The University of the Highlands and Islands Archaeology Institute have teamed up with Yarrows Heritage Trust to commence excavation at the Burn of Swartigill on 24th April.
Located in Caithness, the site was excavated on a small scale in 2015 where the aims were to explore anomalies from a geophysical survey undertaken by Orkney Research Centre for Archaeology (ORCA).
This survey had pointed to the possible presence of a substantial rectangular building, perhaps a post-broch Iron Age period ‘Wag’ – a form of building well-known in Caithness and Sutherland.
A second objective aimed to establish the character of archaeological remains discovered eroding from the side of the Burn of Swartigill.

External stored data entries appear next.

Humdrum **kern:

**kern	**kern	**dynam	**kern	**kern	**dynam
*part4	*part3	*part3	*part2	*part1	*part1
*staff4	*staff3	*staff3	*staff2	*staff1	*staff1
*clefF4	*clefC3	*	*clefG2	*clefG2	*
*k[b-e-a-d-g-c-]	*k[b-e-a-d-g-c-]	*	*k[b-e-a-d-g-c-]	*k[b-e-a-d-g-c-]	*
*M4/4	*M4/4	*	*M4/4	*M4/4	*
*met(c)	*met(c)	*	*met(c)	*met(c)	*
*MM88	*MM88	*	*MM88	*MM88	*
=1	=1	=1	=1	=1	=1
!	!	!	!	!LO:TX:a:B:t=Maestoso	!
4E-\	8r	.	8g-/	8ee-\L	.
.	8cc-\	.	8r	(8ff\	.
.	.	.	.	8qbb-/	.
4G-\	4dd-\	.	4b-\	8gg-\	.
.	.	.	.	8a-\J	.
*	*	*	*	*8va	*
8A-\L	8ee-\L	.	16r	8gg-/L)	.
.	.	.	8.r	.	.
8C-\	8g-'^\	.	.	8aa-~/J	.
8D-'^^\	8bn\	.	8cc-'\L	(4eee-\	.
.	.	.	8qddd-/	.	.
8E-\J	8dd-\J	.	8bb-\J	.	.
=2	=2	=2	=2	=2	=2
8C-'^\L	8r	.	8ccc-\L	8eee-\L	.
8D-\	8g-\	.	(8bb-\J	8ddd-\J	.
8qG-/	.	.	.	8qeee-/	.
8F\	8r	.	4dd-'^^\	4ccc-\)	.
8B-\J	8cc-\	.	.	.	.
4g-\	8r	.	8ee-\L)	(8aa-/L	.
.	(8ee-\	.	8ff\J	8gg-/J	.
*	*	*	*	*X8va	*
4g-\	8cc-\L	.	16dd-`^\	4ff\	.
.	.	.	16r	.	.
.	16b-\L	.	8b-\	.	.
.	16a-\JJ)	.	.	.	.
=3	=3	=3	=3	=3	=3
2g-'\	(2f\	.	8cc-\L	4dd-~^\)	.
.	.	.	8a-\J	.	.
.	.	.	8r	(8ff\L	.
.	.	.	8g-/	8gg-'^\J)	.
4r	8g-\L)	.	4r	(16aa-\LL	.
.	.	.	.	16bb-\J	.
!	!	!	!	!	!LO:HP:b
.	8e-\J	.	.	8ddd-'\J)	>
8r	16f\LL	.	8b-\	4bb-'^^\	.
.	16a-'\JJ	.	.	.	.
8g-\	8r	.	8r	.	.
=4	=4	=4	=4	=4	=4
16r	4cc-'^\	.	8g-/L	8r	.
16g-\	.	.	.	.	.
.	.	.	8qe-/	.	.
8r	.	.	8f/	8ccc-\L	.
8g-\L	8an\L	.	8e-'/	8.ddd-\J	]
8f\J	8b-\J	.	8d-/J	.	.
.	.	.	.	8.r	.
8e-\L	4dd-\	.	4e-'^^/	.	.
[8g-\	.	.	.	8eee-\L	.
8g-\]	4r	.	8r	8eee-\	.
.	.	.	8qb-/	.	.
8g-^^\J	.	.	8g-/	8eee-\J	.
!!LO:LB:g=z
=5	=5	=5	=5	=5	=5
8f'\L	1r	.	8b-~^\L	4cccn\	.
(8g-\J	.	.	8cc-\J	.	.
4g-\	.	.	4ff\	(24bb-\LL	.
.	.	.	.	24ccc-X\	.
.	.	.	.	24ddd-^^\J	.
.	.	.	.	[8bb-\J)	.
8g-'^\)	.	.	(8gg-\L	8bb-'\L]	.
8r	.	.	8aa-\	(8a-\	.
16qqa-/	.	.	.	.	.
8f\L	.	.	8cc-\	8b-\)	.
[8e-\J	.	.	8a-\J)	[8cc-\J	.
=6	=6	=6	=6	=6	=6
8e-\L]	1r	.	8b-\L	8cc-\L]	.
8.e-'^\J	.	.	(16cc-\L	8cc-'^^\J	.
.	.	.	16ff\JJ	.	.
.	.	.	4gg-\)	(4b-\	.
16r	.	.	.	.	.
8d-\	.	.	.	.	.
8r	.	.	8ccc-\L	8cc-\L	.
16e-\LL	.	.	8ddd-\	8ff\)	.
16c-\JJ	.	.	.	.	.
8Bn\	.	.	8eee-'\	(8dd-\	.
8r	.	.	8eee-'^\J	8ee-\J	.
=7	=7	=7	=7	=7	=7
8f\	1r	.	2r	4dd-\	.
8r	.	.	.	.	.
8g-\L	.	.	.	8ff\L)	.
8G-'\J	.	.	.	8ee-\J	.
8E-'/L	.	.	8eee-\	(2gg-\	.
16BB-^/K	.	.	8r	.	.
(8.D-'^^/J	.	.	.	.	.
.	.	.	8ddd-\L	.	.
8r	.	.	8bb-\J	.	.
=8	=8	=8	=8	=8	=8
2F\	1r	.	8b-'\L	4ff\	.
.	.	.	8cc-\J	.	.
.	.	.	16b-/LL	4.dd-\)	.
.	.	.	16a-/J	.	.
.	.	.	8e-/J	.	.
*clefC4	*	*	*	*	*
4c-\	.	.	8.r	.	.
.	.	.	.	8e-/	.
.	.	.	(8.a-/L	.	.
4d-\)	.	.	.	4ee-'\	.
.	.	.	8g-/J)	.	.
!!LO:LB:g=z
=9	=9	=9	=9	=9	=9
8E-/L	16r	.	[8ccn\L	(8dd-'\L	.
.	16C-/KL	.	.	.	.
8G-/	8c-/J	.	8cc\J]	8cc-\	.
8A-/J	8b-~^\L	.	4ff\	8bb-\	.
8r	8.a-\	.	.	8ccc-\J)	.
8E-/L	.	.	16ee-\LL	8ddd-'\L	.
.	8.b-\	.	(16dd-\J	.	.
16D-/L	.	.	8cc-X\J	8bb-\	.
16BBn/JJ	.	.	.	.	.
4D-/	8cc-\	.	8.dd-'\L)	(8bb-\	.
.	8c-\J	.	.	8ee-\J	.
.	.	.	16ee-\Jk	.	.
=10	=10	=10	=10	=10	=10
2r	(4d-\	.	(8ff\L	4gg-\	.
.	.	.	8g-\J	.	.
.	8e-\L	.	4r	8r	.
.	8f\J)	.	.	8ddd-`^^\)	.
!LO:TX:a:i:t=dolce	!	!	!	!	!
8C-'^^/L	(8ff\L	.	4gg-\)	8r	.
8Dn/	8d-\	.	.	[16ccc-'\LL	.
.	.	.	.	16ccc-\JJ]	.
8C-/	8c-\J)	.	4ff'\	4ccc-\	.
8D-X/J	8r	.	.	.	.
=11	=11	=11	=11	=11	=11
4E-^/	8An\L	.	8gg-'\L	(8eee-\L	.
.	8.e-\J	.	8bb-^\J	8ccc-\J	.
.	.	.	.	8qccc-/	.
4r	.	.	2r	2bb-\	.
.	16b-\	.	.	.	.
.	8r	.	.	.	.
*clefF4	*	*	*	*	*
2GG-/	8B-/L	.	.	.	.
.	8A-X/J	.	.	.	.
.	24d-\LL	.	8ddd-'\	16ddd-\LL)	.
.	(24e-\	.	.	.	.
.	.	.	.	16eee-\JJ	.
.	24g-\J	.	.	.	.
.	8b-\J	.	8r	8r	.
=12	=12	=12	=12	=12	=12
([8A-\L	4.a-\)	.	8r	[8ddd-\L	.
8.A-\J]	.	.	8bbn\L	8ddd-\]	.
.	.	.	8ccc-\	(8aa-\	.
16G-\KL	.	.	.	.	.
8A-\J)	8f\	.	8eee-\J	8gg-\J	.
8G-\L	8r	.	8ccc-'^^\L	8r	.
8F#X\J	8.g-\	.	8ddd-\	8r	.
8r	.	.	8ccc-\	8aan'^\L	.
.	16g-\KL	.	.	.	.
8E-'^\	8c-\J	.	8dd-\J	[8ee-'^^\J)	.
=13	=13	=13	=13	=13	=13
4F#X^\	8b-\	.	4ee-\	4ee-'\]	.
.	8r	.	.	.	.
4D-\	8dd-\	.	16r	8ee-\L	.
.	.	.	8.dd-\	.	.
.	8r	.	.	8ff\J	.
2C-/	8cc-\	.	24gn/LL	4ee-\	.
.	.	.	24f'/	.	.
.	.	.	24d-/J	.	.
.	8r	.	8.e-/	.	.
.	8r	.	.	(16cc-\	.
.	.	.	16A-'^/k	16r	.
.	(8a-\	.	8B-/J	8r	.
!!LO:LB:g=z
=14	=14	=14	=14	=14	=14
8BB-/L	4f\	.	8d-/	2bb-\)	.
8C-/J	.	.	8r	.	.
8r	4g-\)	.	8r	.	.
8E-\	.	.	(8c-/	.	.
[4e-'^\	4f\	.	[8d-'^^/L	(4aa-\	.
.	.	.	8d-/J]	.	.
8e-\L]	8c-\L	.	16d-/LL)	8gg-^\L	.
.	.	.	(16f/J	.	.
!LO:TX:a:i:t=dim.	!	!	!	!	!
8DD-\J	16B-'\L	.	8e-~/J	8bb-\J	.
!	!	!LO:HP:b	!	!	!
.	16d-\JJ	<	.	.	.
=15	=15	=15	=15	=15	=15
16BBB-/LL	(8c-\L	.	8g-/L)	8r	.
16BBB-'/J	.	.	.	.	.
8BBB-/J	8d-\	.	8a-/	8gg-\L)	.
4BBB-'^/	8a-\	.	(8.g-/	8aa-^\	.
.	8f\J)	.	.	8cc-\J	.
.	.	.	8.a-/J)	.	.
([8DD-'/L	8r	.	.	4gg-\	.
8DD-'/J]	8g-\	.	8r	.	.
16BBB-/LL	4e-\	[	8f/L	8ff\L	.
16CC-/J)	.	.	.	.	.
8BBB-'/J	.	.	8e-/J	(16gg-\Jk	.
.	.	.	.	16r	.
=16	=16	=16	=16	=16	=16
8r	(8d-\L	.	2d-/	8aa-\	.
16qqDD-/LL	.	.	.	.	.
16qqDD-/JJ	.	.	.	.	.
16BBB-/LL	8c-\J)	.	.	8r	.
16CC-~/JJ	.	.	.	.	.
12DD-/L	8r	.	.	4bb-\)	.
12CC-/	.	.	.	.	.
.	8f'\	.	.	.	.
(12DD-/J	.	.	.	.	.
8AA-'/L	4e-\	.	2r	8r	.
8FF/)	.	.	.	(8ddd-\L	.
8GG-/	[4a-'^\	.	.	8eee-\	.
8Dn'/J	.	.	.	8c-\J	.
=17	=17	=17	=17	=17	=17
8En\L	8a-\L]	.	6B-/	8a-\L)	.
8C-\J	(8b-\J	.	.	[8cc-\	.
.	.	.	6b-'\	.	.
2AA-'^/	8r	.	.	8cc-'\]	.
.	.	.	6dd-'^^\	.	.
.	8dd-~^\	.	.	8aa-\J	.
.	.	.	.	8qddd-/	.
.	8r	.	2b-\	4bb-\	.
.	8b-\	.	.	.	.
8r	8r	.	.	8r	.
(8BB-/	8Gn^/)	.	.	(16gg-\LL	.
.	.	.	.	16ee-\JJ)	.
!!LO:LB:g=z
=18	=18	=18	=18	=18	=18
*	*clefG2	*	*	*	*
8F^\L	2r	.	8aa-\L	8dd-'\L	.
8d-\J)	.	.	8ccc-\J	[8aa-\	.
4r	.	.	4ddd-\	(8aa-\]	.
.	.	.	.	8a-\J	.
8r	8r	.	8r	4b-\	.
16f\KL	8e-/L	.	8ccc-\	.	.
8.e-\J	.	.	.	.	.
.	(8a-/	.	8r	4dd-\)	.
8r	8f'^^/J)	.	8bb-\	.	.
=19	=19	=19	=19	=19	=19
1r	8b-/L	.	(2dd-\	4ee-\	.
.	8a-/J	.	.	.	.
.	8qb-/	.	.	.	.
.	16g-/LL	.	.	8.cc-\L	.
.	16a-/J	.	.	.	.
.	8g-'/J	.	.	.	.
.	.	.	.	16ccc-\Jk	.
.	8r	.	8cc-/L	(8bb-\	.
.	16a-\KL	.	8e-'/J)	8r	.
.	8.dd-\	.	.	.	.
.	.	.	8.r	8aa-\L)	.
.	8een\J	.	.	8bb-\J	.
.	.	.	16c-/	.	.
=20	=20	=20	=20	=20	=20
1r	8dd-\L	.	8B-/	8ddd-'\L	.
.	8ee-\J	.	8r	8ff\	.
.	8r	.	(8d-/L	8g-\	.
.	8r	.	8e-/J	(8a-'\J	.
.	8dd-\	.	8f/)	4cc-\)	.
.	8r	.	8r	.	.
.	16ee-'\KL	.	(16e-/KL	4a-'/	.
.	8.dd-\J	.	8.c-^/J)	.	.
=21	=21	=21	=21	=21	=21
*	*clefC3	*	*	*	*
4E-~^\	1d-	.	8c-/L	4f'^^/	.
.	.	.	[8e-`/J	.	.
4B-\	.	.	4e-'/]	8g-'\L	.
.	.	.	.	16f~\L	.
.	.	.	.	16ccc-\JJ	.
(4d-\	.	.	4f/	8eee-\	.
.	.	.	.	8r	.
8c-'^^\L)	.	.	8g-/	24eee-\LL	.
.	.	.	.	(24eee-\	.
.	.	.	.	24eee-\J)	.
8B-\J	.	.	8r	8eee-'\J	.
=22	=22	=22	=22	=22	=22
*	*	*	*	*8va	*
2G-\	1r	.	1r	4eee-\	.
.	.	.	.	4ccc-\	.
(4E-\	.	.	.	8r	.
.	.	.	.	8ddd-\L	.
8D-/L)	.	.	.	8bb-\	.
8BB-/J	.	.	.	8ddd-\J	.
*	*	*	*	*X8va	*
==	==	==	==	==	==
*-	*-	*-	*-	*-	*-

During the 2015 fieldwork, a substantial mass of stonework and well-preserved archaeological features were unearthed and it was suggested that the linear wall lines picked up in the geophysics survey may reflect a long building with its long axis at right-angles to the stream.
A possible drain feature was also identified indicating an element of water management over and above that required for a purely domestic use. Samples taken from the site may even be able to shed light on the role and function of the site.
It was also established that previously recorded massive blocks of stone that were eroding out of the stream bank were also parts of wall lines and wall faces. Well-made and decorated Iron Age pottery was also recovered in addition to a quern rubber and hammer stone – the latter from the drain feature.
However the most surprising find was a copper alloy triangular fragment with a possible setting for an enamel or glass paste inlay. This would appear to have been a relatively valuable item from something like a brooch and perhaps hints that a certain social status was accorded to the Swartigill site during the Iron Age.
Interestingly, radiocarbon dates suggest that the site also was occupied in the period when brochs were evolving in the Northern Scottish Iron Age. It can be tentatively suggested that Swartigill represents an early Iron Age site, occupied before and during the establishment of brochs in the wider landscape.
The unusual mix of well-built stone features may imply that the site had some function connected to hydrology, perhaps in an industrial/craft capacity and the site may ultimately allow us to reflect on a wide range of types of place and activity associated with the Caithness Iron Age.
The 2017 excavation will give us the opportunity to further explore the social and historical conditions that were present at an important moment of change during the Iron Age period in Caithness.